* Text under study *
[Start of Attachment]

Explaining .tar.gz file format

The aim of this pageđź“ť is to explain file compression and archiving based on the particular example of combining tar and gzip in software distribution.

Pavol Kutaj
2 min readApr 4, 2024
  • A tar file (short for Tape Archive) bundles multiple files into a single archive.
  • Initially designed for sequential I/O devices (like magnetic tapes) lacking their own file systems.
  • Retains metadata (permissions, ownership, timestamps).

Why Does Tar Exist?

  • Historical context: Early tape drives and raw disks had variable-length data blocks, leading to wasted space.
  • Sequential I/O devices: Tar suited devices where files were written sequentially.
  • Collecting files: Ideal for bundling related files together.

Advantages of Tar:

  • Simplicity: Easy to use.
  • Cross-Platform: Works across Unix-like systems.
  • No Compression: Focuses on bundling files.
  • Software Distribution: Commonly used for distributing software.

Combining Tar and Gzip:

  • Why?: To get both bundling and compression.
  • Result: The .tar.gz file contains a tar archive compressed with gzip.

Usage:

  • Creating: tar -czvf archive.tar.gz file1 file2 ...
  • Extracting: tar -xzvf archive.tar.gz

ZIP vs. Tar/Gzip:

ZIP:

  • Retains metadata.
  • Efficient for individual files.
  • Widely supported but not ideal for software distribution.

.tar.gz:

  • Preserves metadata.
  • Efficient storage and distribution.

[End of Attachment]

* Work task 1 *
Revise the passage of the .tar.gz explainer starting with "The aim of this" and going on through "related files together.", putting "reel-to-reel tapes" wherever "magnetic tapes" appears.
* Work task 2 *
Pick up the .tar.gz explainer after its final line and continue writing it.

* Data section *
[Start of Attachment]

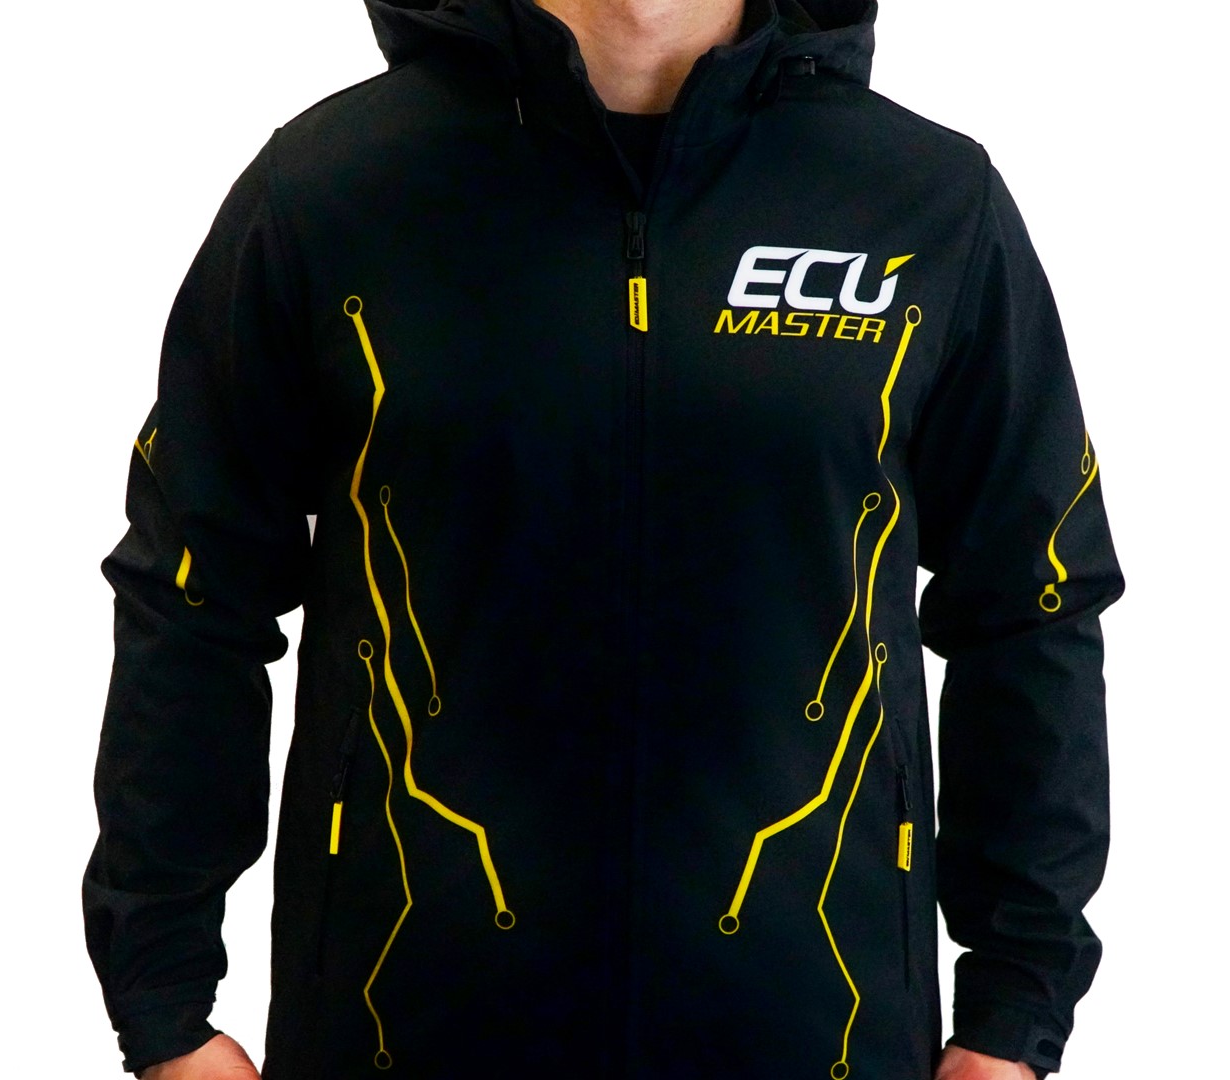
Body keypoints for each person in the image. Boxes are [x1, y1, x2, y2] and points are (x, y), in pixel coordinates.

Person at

[End of Attachment]

* Task answer 1 *
The aim of this pageđź“ť is to explain file compression and archiving based on the particular example of combining tar and gzip in software distribution.

Pavol Kutaj
2 min readApr 4, 2024
  • A tar file (short for Tape Archive) bundles multiple files into a single archive.
  • Initially designed for sequential I/O devices (like reel-to-reel tapes) lacking their own file systems.
  • Retains metadata (permissions, ownership, timestamps).

Why Does Tar Exist?

  • Historical context: Early tape drives and raw disks had variable-length data blocks, leading to wasted space.
  • Sequential I/O devices: Tar suited devices where files were written sequentially.
  • Collecting files: Ideal for bundling related files together.

* Task answer 2 *
  • Popular in Unix environments.

LINKS

ANKI

Question 1

What does a tar file do?

Answer 1

A tar file bundles multiple files into a single archive, preserving metadata.

Question 2

Why was tar initially designed?

Answer 2

To write data to sequential I/O devices (like magnetic tapes) lacking their own file systems.

Question 3

What does .tar.gz combine?

Answer 3

A tar archive (bundling) with gzip compression.

Question 4

Why is ZIP not ideal for software distribution?

Answer 4

ZIP lacks seamless metadata preservation (Linux permissions) and efficient compression for large software packages.

Question 5

What’s the benefit of .tar.gz in Unix environments?

Answer 5

It combines bundling, metadata preservation, and efficient compression.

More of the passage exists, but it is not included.